I’m coalescing around a set of ideas of what I want as my next chapter. I know it’s not tech. This isn’t me abandoning anything technical (I don’t think I could even if I wanted) but not putting that at the center of what I do. I learned that too often my “side interests” fall to the wayside of my primary focus. I’m ready to make tech that side interest.
It is fairly common knowledge that I am a strong advocate of transformative justice and generative conflict. Some folks know that I’ve worked to develop systems to respond to harm based on these ideas in various groups before. Others have heard me excitedly talk about my love of science fiction, especially Afrofuturist fiction and Octavia Butler. Few know that I’ve ruminated on combining these together for several years now. I’ve decided to make that a reality.
I want to study literature’s affective capacity to explore ideas of justice outside of the carceral logic of the criminal legal system. I hope to understand the social barriers to adoption of such approaches and explore the generative potential of narrative story telling and science fiction in overcoming these barriers. In particular, I aim to apply this in collaboration with high school and college students to provide tools to support their building of the social infrastructure that encourages individuals and communities to re-imagine conflict response and harm reparation. I want to embrace the idea, termed by Walidah Imarisha, of “visionary fiction”. (Also everyone should read emergent strategy.)
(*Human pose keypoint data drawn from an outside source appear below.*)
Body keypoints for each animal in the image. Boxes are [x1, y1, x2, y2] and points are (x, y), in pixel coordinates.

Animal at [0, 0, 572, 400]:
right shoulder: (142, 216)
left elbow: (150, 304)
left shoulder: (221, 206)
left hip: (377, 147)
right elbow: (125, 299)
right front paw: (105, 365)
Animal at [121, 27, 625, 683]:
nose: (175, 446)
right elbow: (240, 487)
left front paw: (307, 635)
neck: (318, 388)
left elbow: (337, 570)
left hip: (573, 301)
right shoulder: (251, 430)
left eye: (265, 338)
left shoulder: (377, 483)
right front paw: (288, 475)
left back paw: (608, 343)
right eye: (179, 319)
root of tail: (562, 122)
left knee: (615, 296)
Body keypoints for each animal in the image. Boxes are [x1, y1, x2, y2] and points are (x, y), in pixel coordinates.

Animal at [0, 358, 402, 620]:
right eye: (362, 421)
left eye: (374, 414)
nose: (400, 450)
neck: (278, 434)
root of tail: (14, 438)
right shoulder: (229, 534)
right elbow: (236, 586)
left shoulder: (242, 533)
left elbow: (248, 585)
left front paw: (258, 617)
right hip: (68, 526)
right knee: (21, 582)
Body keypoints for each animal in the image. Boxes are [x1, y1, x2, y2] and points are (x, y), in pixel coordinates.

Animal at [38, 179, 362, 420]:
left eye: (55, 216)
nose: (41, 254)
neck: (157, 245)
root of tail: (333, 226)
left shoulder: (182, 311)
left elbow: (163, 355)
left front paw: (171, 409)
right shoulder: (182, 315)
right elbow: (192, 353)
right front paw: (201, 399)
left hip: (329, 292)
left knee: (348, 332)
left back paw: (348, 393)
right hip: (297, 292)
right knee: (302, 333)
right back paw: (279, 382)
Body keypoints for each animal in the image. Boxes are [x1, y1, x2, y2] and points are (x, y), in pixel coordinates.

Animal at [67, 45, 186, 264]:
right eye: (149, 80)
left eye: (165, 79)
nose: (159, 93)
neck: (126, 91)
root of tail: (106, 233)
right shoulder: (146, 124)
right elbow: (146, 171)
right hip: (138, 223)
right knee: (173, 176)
This perhaps looks like grad school (of various possibilities/lenses), or getting involved with local organizations already doing a lot of this work, or building out something new with others. I’m taking my next 90 days to refine this and narrow in. If you’re in this space, have ideas around it, or are also interested, let me know. I would love to discuss it with you.
Lastly, I am working to succeed—succeed at my version of success. This is not the success of metrics, promotions, accolades. No, this is the success of being bold, taking risks, making change. This is caring. This is commitment to supporting the communities of which I am part. This is to stop worrying what success is. This is to know I haven’t succeeded, but I am committed to trying.
Personal insights you didn’t request *(and will probably disagree with but hey just maybe find some resonance with)*
Sometimes, not always, perhaps better if never, but depending on what calls you, you will feel the need to share what’s important to you. Is this something I should publish on my website for future employers to see and decide that they probably don’t want to hire me? Oh, almost certainly not. So, why, why share this, why risk it? Because… because I’m tired of a world, of an organization of our lives and labor, that is unable to see past ourselves, our own comfort, our individual-ness, our reduction to points on a yard stick. I share this because it’s more than a “truth” for me. It’s an invitation, a plea, a (perhaps desperate) hope that I’m not alone in wanting this, in desiring a better way of relating, a better future.
I know no other way to build community than to offer myself, to express vulnerability, to take a risk that what I have to share and offer will not only be un-reciprocated but weaponized against me. It is in this space of uncertainty and fear but also hope and longing that we model that which we so earnestly believe.
The world you want—whatever that is—is one you’re going to have to build and build it together with others. None of us can (nor, I believe, should) do it alone. We will have to offer ourselves, face that fear, weather rebuke, learn from our mistakes, but also experience that joyous feeling of building something that is more than the sum of its parts. Find and surround yourself with the people who will be there to build it with you.
As I close, I reflect on the past nearly seven years of working in corporate environments. I played the game. And I was good at it. I’m ready to change the game altogether.